1. If we know that (3, -4) is a data point on a line with slope 2.8, what is the equation of the line?

Using y = m x + b, we know that the slope is 2.8 so we have

y = 2.8 x + b.

We also know that (3, -4) is a data point so

-4 = 2.8 * 3 + b.

Solving for b we get

b = -4 - 2.8 * 3 = -12.4.

2. Find the linear function depth(t) = mt + b if it is known that at clock time 30 seconds the depth is 50 centimeters, and that depth is changing at a rate of -.35 centimeters/second.

We know that depth(30) = 50 cm and that the rate of depth change is -.35 cm/sec.  So we know depth(30), and we know m.

Since m = -.35 cm/s,

depth(t) = -.35 cm/s * t + b.

Since depth(30) = 50 cm we have

50 cm = -.35 cm/s * 30 sec + b so that

b = 50 cm -.35 cm/s * 30 sec = 50 cm - 10.5 cm = 39.5 cm.

5. Suppose a line passes through (3, -2) with slope 5. What is the slope = slope equation (y - y1) / (x - x1) = m when we substitute these values?
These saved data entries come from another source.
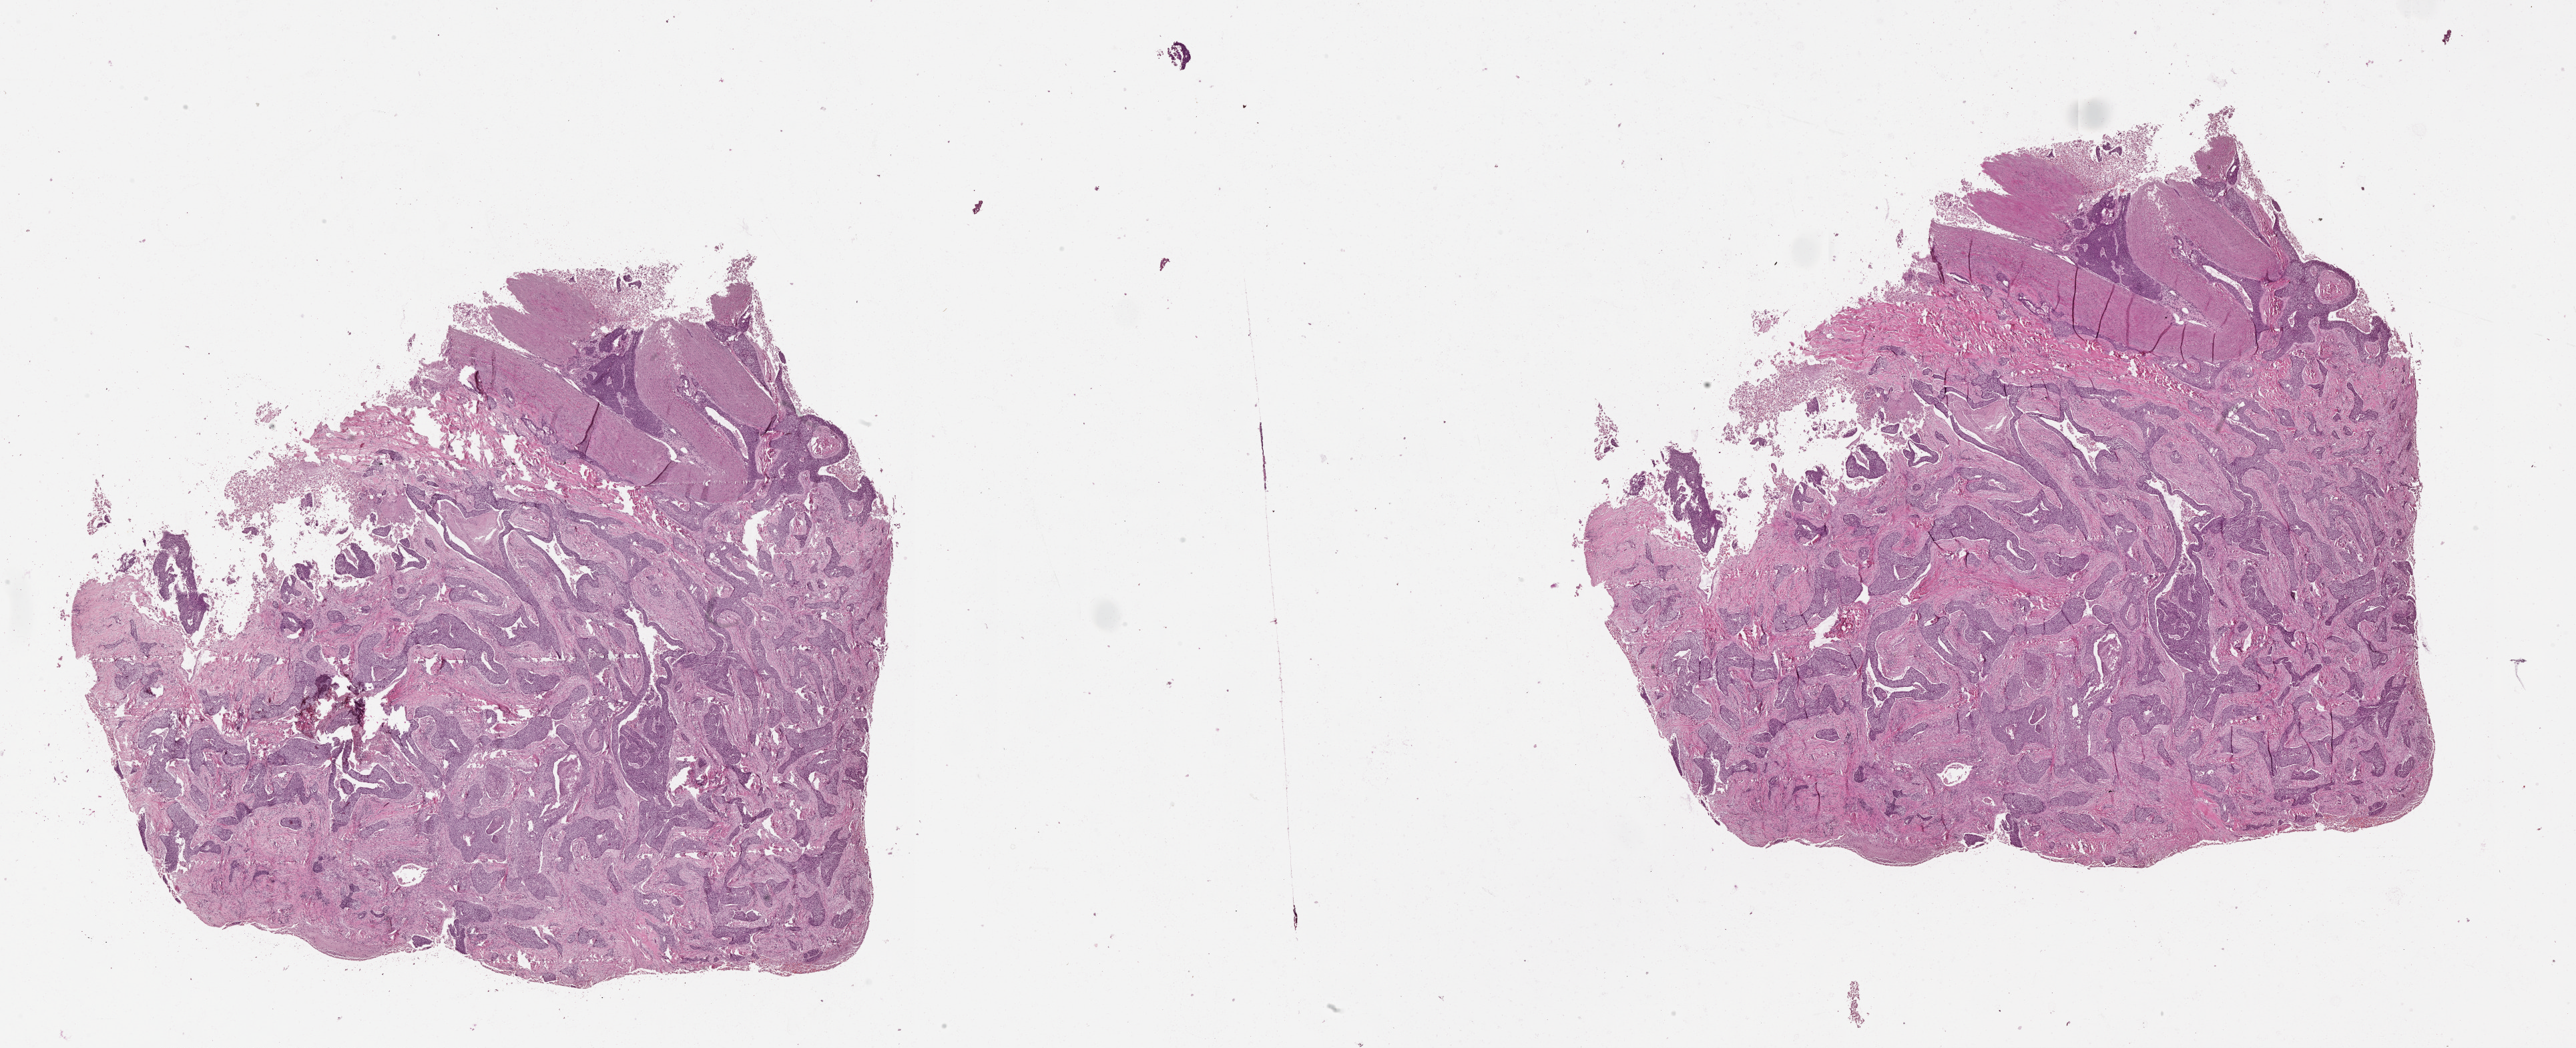
H&E whole-slide image, whole scanned area (about 31.1 x 12.6 mm, slide scanned at 20x) shown as a low-resolution overview. Lung, tumour tissue. Male, 63 y/o.
Patient diagnosis (cohort enrolment): squamous cell carcinoma (lung).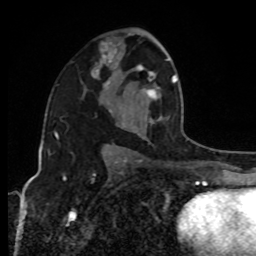
Breast MRI, one axial slice. Slice 55 of 80 in the series (ordered by position). Cropped to one breast. Dynamic contrast-enhanced series, time point 2 of 8 at this slice position (early post-contrast). 1.5 T. TE 4.2 ms, TR 7 ms. 2 mm slice thickness. 256 × 256 image matrix, field of view 170 × 170 mm. Female patient.
Annotated regions visible in this slice (semi-automatic segmentation, software-assisted and operator-edited):
- enhancing-tissue mask used for the functional tumour volume (all voxels passing the contrast-enhancement thresholds inside the analysis volume; usually the tumour): box from (x=131, y=59) to (x=177, y=128) px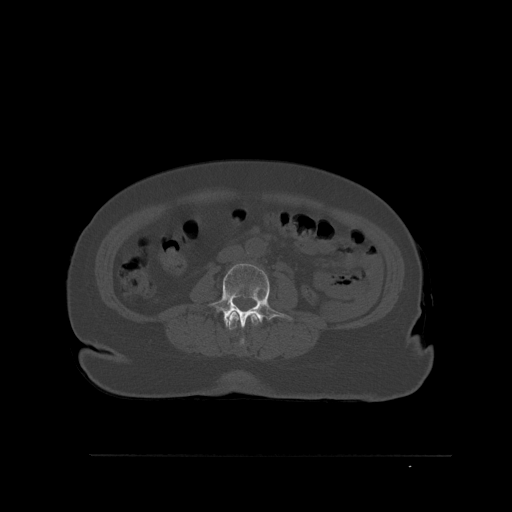
CT including the spine, one axial slice; position 227 of 527 along the scan axis; bone window (W 1800 / L 400 HU); 512 × 512 image matrix, field of view 470 × 470 mm. Female patient, age 73 years. Case-level facts recorded for this patient, not image findings: primary cancer: breast; vertebrae with lytic lesions (as recorded): L2.
Outlined on this slice (semi-automatically segmented with operator editing):
- L2 vertebra: bounding box <227,312,259,347> (left, top, right, bottom; pixels)
- L3 vertebra: <207,263,293,328>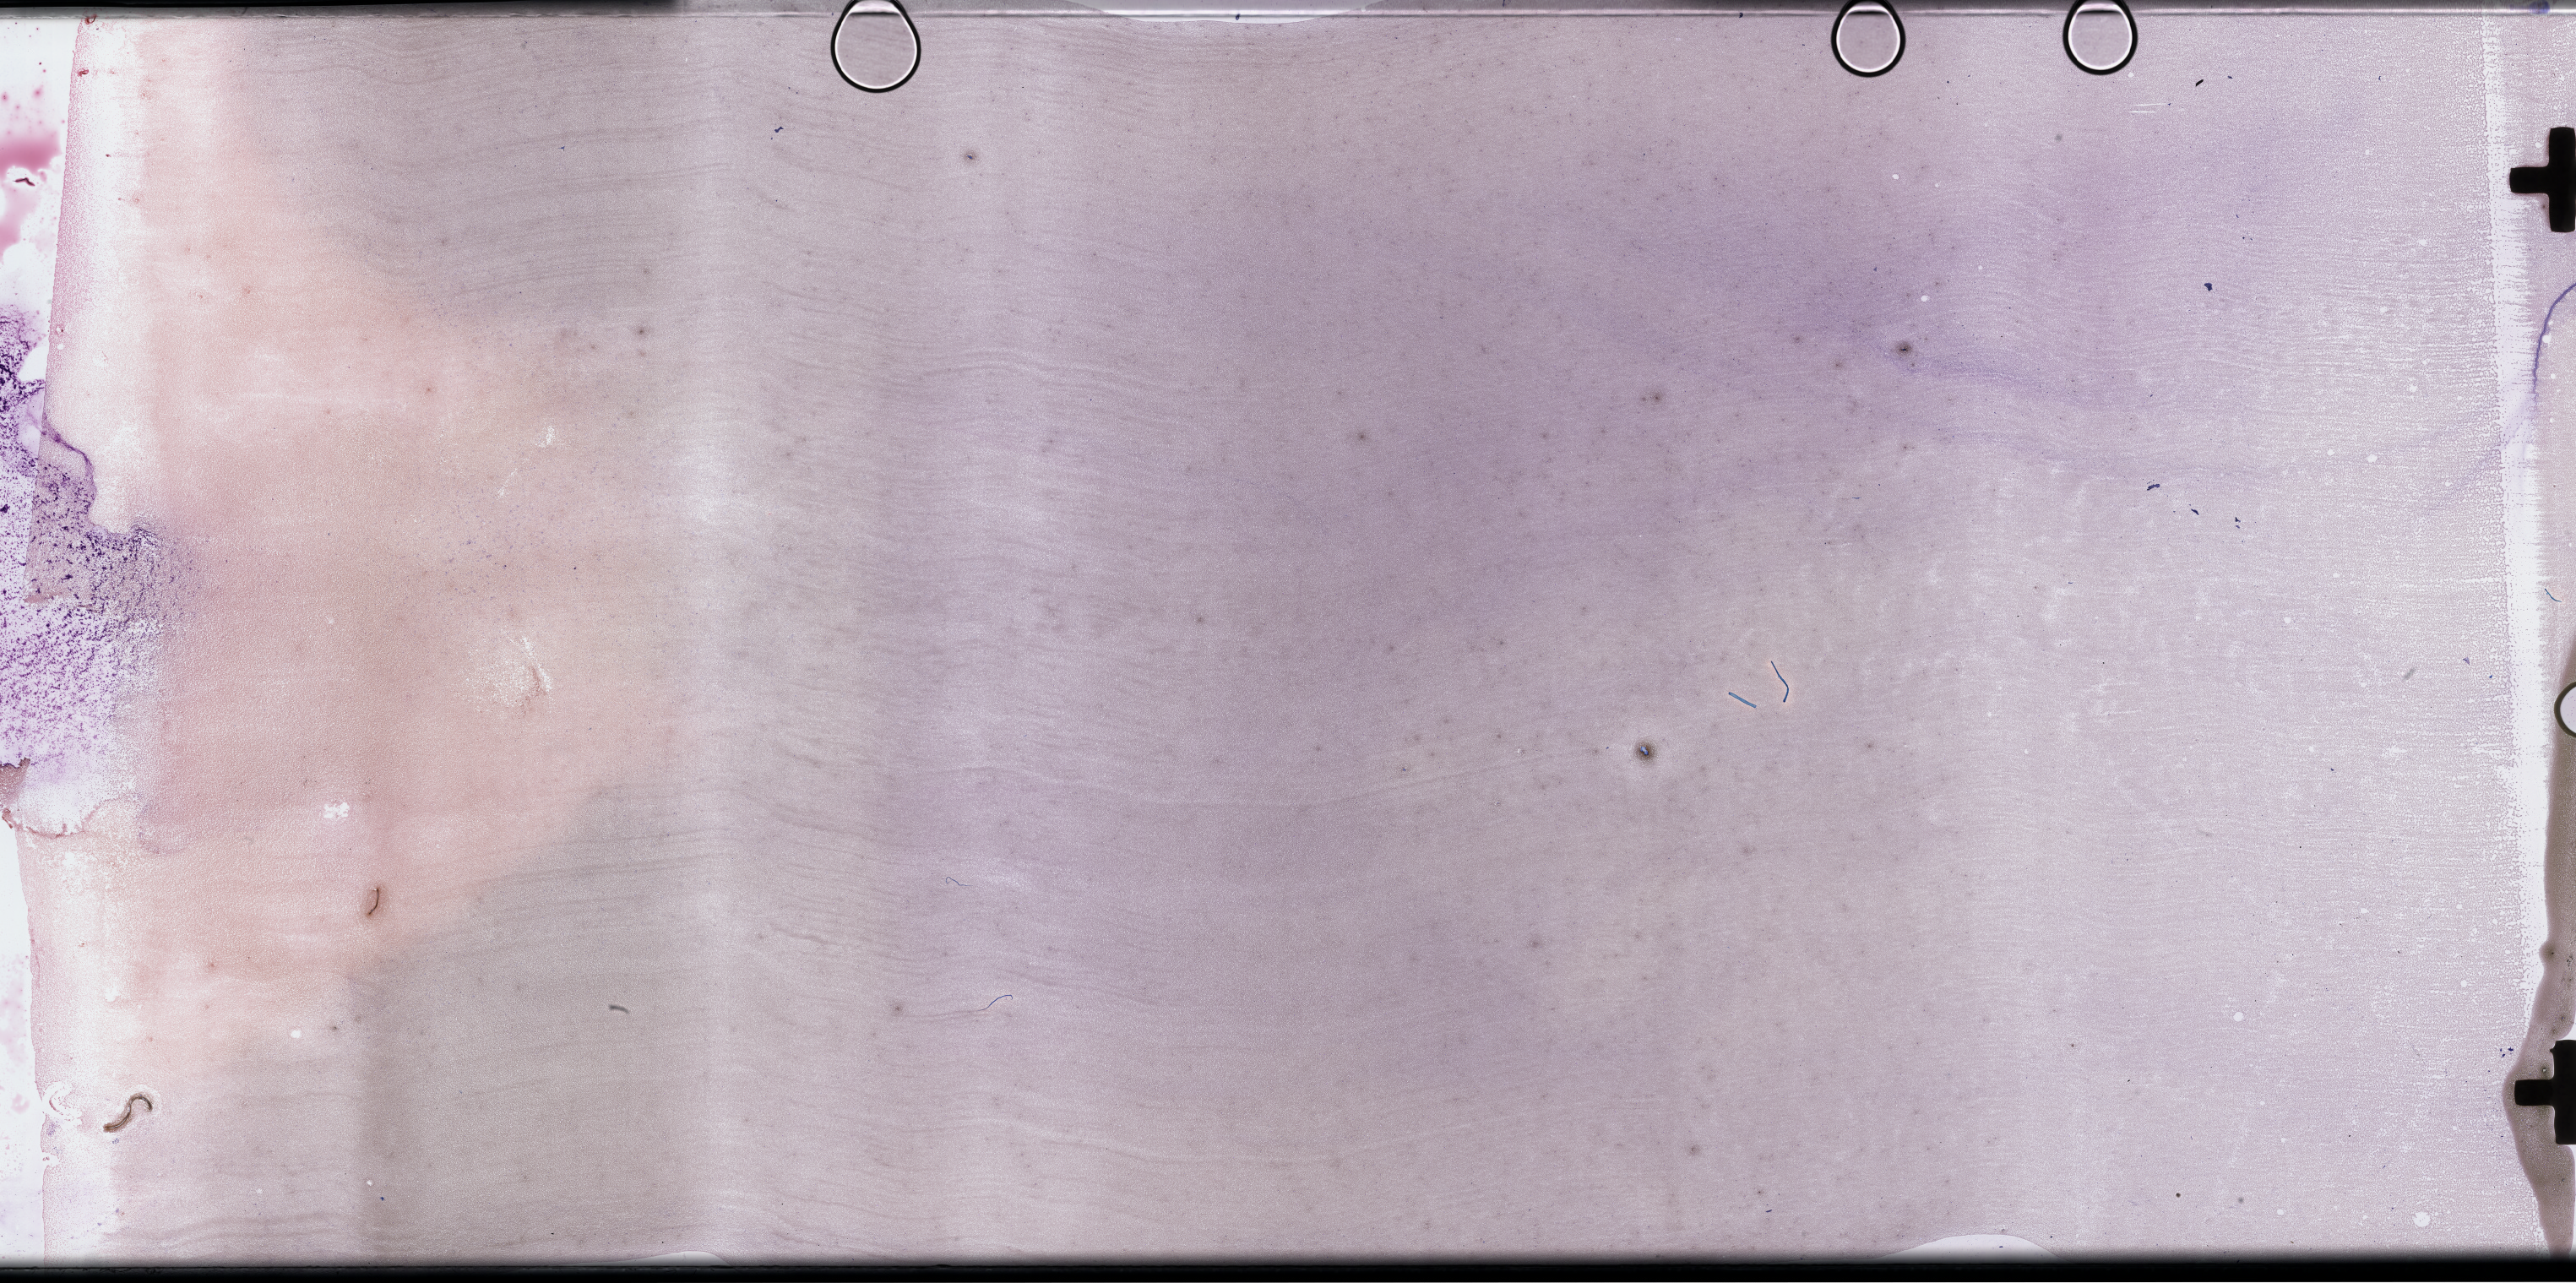
Wright–Giemsa-stained whole blood smear, whole-slide image, shown as a low-resolution overview of the whole scanned area (about 49.3 x 24.5 mm). EDTA-anticoagulated smear. Specimen time point: collected at disease progression. Male patient.
From a patient with: Plasma Cell Myeloma.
What do we get when we solve for y?

The slope is (y - y1) / (x - x1) = (y - (-2) ) / ( x - 3) = (y + 2) / (x - 3).

The slope is 5.

So

(y + 2) / ( x - 3) = 5.

Solving for y we multiply both sides by (x - 3) to get

(y + 2) = 5 ( x - 3) so that

y + 2 = 5 x - 15 and

y = 5x - 15 - 2 or

y = 5x - 17.

Substitute the above values x = 3, y = -2 and m = 5 into the form y = mx + b. Solve for b. Then substitute m and b into the form y = mx + b to obtain the equation of the line.

Substituting we get

-2 = 5 * 3 + b so that

b = -2 - 5 * 3 = -17.

Thus our equation is

y = 5 x - 17.

Compare the equations you obtained from the different methods.

Make a statement about whether or not the two methods seem to give the same results.